* [TEXT SEGMENT]:
Start of Block
Indexes Enable Queries (1)

  • Indexes enable three types of queries
    • Point Queries: search for a single value, then traverse index (either direction)
      • db.users.find({"age" : 21}, {"age": 1, "username": 1, "_id": 0}).sort({"username" : 1})
      • db.users.find({"age" : 21}, {"age": 1, "username": 1, "_id": 0}).sort({"username" : -1})

Indexes Enable Queries (2)

  • Indexes enable three types of queries
    • Multi-Value Query: search for a range of values
      • db.users.find({"age" : {"$gte" : 21, "$lte" : 30}}, {"age": 1, "username": 1, "_id": 0})
    • This is efficient because age is a prefix of the index.
    • Mongo can use that index to narrow down the range of documents

Indexes Enable Queries (3)
End of Block
* [STORED DATA]:
Start of Block
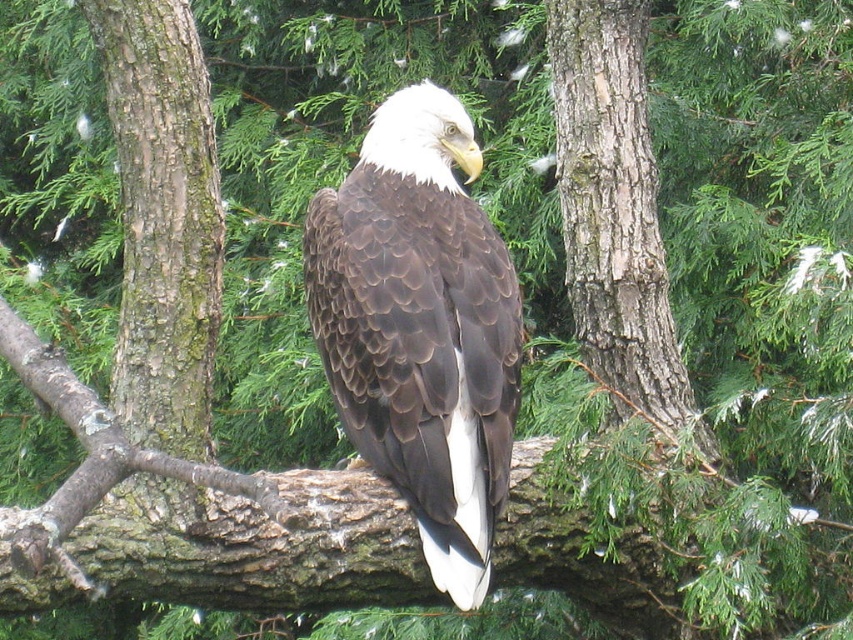
You are an ornithologist observing a bald eagle in its natural habitat. You notice the brown textured feathers at center and the smooth bark tree trunk at center. Which object is taller in the image?

The brown textured feathers at center is shorter than the smooth bark tree trunk at center, so the smooth bark tree trunk at center is taller.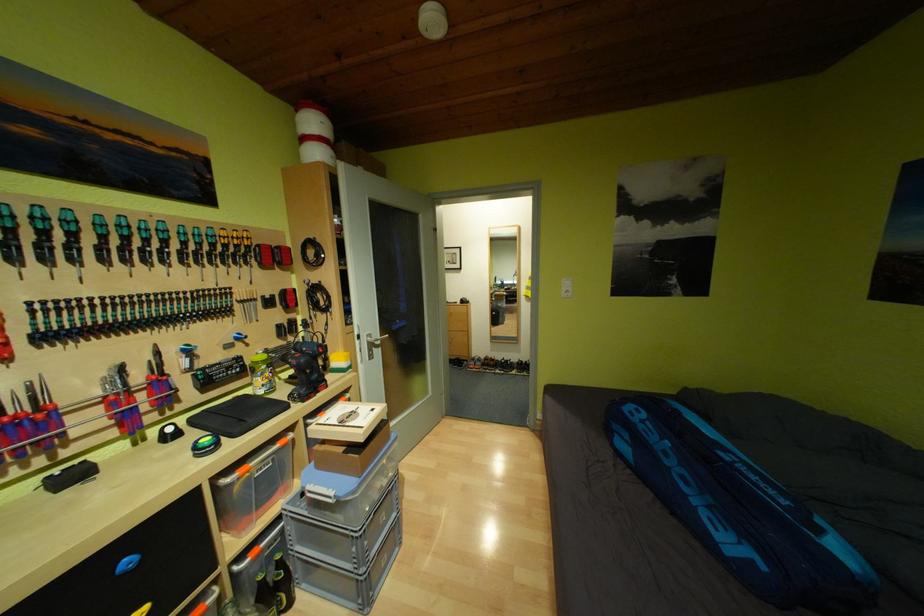
The height and width of the screenshot is (616, 924). What are the coordinates of `white door handle` in the screenshot? It's located at (365, 344).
End of Block
* [EXERCISE BRIEF]: Resume the MongoDB index query notes after their last heading.

* [RESULT FOR THIS EXERCISE]:
  • Indexes enable three types of queries
    • Multi-Value Query With Sort: search for a range of values and then sort
      • db.users.find({"age" : {"$gte" : 21, "$lte" : 30}}, {"age": 1, "username": 1, "_id": 0}).sort({"username": 1})
    • This query is less efficient because it can no longer return documents in index order. The index is ordered by age first, then by username.
    • As a result, Mongo falls back to the original index on username and goes through that index, picking out documents whose age parameter is in the desired range

Other Index Types

  • Full-Text Indexes
  • Geospatial Indexes
  • There are others, but they are out-of-scope

Full-Text Indexes

  • MongoDB has support for full text search
  • To see why it's needed, let's switch back to our snow data set and try to search for a text phrase without an index
  • We can use a regular expression to find, for instance, all tweets that contain the phrase proper shoes.
    • db.tweets.find({"text": /proper shoes/i}, {"_id": 0, "text": 1})
  • Same old story: MongoDB has to look at every document, taking 700 ms; in this case it finds six tweets with the phrase

Using Full-Text Indexes

  • Create the full-text index:
    • db.tweets.ensureIndex( { "text": "text" } );
    • On my machine, this took several minutes!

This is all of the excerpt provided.